● **Quoted passage**:

## start

Flows for Flows: Morphing one Dataset into another with Maximum Likelihood Estimation

TL;DR

This paper introduces a novel method called flows for flows, enabling the morphing of one dataset into another using normalizing flows trained with maximum likelihood, even without explicit knowledge of data densities, with applications in physics.

Contribution

It proposes a new protocol for training normalizing flows for dataset morphing without explicit density knowledge, including conditioning capabilities and practical demonstrations.

Findings

Effective dataset morphing demonstrated on toy examples.

Conditioned flows enable feature-specific morphing.

Method outperforms traditional reweighting approaches.

## end

● **Task 1**:
Quote the rows word for word, from the first row through the line containing "Chen: 6:31 -> 6:27".
The text above has no connection to the rows that come next.

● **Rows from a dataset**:
## start

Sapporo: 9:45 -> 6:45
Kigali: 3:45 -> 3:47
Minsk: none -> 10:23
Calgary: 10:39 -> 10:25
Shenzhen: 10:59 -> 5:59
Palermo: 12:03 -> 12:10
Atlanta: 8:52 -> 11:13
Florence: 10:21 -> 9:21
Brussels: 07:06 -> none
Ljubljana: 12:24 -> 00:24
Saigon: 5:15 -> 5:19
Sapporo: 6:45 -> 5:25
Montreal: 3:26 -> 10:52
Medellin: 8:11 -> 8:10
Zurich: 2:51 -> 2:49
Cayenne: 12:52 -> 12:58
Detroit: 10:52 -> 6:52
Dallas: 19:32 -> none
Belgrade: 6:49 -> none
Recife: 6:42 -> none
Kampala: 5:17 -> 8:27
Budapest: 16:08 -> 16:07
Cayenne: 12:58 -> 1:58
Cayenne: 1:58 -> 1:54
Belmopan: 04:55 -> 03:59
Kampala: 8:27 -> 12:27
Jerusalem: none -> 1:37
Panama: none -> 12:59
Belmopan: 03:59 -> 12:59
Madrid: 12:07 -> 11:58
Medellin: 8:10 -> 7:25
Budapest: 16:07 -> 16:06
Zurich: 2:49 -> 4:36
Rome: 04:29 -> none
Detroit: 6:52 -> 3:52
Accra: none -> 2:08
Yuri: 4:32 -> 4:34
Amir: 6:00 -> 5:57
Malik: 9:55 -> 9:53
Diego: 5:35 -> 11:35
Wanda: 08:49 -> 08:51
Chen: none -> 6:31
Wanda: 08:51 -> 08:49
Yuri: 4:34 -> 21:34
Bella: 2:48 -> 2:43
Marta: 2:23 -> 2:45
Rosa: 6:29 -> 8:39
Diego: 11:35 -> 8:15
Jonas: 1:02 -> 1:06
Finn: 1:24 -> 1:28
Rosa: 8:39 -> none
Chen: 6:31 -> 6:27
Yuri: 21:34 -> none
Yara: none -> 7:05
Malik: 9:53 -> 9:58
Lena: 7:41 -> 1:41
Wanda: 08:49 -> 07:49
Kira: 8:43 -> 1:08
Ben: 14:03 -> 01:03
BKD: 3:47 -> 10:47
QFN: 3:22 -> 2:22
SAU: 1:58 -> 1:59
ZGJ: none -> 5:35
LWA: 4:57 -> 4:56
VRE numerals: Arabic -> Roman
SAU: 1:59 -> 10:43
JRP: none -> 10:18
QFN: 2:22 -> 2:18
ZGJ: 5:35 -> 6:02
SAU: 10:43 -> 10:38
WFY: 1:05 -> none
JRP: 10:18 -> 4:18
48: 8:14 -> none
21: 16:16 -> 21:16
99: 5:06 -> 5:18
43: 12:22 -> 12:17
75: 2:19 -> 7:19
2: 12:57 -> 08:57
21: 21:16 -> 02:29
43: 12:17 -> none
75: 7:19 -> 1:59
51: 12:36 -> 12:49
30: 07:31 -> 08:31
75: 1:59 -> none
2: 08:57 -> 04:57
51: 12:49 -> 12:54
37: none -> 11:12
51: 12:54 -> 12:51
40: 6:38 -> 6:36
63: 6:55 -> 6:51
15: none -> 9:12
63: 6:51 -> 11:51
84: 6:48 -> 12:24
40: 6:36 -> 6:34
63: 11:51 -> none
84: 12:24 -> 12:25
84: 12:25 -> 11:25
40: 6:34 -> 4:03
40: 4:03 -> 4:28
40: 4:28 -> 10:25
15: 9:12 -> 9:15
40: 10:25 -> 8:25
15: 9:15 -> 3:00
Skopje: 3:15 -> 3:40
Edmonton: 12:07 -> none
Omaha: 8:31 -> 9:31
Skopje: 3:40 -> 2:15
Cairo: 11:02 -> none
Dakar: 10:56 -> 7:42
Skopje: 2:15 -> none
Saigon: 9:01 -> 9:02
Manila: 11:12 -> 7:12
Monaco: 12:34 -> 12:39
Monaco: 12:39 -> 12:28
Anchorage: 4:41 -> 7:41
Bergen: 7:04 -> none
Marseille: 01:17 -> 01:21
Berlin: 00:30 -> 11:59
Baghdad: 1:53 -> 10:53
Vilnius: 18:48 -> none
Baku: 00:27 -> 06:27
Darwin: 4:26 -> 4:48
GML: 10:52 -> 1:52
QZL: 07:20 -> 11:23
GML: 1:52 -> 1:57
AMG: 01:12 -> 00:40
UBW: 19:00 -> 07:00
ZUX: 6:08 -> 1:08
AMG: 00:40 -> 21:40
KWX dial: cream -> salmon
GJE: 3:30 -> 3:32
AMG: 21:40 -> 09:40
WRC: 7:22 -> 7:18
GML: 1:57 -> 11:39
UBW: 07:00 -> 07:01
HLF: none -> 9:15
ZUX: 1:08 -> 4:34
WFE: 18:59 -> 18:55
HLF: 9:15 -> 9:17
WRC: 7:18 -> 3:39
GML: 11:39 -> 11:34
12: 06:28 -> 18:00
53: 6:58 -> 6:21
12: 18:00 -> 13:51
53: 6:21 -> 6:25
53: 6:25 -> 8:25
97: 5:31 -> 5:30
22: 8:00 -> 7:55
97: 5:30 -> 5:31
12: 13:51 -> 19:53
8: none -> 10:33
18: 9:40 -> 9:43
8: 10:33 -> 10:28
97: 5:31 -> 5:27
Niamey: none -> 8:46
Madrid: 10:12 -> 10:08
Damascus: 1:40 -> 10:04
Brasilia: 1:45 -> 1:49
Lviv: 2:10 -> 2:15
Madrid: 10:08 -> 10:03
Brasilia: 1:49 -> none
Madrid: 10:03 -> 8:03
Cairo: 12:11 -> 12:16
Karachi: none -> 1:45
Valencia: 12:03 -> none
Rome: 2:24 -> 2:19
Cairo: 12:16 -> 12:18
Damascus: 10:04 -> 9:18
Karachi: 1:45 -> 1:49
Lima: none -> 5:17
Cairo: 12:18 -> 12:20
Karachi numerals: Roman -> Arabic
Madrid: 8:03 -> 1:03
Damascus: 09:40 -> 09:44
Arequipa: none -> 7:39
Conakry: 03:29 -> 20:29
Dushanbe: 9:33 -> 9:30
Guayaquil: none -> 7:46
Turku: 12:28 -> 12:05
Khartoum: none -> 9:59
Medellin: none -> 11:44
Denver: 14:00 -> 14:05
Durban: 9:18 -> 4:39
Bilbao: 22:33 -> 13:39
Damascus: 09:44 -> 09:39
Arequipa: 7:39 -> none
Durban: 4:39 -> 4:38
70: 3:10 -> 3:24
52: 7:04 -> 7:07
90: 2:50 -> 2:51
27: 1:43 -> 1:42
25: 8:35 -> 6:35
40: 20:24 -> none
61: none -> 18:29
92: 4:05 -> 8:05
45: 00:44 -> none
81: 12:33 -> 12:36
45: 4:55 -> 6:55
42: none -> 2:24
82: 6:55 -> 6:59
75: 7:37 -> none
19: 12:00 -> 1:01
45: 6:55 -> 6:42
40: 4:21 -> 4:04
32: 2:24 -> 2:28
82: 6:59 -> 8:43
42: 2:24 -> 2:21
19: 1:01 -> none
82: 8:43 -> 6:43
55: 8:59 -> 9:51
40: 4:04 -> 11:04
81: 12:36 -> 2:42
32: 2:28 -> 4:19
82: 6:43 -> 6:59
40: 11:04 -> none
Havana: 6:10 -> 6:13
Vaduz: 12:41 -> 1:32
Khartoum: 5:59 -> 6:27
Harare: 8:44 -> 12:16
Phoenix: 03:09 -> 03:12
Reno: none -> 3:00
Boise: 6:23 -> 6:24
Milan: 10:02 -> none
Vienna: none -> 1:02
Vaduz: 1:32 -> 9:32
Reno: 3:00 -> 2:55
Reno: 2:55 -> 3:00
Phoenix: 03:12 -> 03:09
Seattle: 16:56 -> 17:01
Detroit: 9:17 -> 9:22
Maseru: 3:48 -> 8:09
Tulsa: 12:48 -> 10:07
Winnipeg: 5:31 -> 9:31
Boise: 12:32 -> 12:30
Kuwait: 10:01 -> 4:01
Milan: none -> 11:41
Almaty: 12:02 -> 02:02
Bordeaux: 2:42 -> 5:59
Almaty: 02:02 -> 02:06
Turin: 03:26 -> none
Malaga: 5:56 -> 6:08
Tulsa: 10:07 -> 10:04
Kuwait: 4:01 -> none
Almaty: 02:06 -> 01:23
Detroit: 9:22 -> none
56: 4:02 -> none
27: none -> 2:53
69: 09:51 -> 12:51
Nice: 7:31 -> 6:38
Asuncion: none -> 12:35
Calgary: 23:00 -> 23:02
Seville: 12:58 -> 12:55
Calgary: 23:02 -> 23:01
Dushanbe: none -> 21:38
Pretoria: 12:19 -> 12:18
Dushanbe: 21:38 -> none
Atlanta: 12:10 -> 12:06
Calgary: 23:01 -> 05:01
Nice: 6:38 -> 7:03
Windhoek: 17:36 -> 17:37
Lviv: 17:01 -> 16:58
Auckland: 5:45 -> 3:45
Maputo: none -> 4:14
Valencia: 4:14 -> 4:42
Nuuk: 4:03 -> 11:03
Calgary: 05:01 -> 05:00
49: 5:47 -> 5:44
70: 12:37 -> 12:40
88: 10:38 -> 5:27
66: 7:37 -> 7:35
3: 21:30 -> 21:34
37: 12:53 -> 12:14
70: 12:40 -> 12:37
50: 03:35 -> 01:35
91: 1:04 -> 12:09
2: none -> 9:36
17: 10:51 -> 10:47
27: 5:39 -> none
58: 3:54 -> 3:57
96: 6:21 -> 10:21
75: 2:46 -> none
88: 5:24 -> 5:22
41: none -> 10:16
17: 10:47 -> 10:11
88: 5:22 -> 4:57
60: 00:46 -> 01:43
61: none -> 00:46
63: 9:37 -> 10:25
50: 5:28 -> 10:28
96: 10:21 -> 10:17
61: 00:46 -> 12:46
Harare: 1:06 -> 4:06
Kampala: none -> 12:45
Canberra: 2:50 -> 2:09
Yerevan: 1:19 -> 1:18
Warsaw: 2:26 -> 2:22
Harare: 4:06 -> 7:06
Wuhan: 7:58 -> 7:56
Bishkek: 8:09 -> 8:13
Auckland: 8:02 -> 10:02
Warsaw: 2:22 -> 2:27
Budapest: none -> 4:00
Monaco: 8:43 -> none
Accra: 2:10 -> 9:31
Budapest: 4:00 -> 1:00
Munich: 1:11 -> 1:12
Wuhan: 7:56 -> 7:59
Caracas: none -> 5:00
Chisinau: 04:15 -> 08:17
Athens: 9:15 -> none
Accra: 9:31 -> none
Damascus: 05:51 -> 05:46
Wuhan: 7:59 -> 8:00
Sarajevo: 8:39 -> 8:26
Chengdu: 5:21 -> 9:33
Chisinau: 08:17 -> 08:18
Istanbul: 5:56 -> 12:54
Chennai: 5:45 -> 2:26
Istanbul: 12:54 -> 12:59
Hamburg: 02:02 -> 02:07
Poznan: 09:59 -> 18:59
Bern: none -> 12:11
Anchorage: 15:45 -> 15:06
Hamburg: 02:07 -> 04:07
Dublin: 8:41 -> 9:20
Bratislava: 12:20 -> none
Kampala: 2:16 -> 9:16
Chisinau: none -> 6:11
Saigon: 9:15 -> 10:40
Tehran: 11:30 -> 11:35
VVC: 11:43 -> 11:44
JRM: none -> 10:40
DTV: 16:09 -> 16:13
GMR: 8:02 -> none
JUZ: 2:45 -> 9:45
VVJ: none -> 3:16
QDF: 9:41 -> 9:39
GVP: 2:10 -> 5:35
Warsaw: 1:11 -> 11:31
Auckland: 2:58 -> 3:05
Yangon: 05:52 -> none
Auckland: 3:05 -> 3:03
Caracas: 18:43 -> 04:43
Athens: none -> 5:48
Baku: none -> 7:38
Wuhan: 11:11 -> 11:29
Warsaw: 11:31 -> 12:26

## end

● **Task 2**:
In the flows-for-flows summary, rewrite the paragraph beginning "This paper introduces a novel method" as a short list that keeps its main facts.

● **Task response 1**:
Sapporo: 9:45 -> 6:45
Kigali: 3:45 -> 3:47
Minsk: none -> 10:23
Calgary: 10:39 -> 10:25
Shenzhen: 10:59 -> 5:59
Palermo: 12:03 -> 12:10
Atlanta: 8:52 -> 11:13
Florence: 10:21 -> 9:21
Brussels: 07:06 -> none
Ljubljana: 12:24 -> 00:24
Saigon: 5:15 -> 5:19
Sapporo: 6:45 -> 5:25
Montreal: 3:26 -> 10:52
Medellin: 8:11 -> 8:10
Zurich: 2:51 -> 2:49
Cayenne: 12:52 -> 12:58
Detroit: 10:52 -> 6:52
Dallas: 19:32 -> none
Belgrade: 6:49 -> none
Recife: 6:42 -> none
Kampala: 5:17 -> 8:27
Budapest: 16:08 -> 16:07
Cayenne: 12:58 -> 1:58
Cayenne: 1:58 -> 1:54
Belmopan: 04:55 -> 03:59
Kampala: 8:27 -> 12:27
Jerusalem: none -> 1:37
Panama: none -> 12:59
Belmopan: 03:59 -> 12:59
Madrid: 12:07 -> 11:58
Medellin: 8:10 -> 7:25
Budapest: 16:07 -> 16:06
Zurich: 2:49 -> 4:36
Rome: 04:29 -> none
Detroit: 6:52 -> 3:52
Accra: none -> 2:08
Yuri: 4:32 -> 4:34
Amir: 6:00 -> 5:57
Malik: 9:55 -> 9:53
Diego: 5:35 -> 11:35
Wanda: 08:49 -> 08:51
Chen: none -> 6:31
Wanda: 08:51 -> 08:49
Yuri: 4:34 -> 21:34
Bella: 2:48 -> 2:43
Marta: 2:23 -> 2:45
Rosa: 6:29 -> 8:39
Diego: 11:35 -> 8:15
Jonas: 1:02 -> 1:06
Finn: 1:24 -> 1:28
Rosa: 8:39 -> none
Chen: 6:31 -> 6:27

● **Task response 2**:
- Method: flows for flows
- Purpose: morphing one dataset into another
- Technique: normalizing flows trained with maximum likelihood
- Works even without explicit knowledge of data densities
- Applications in physics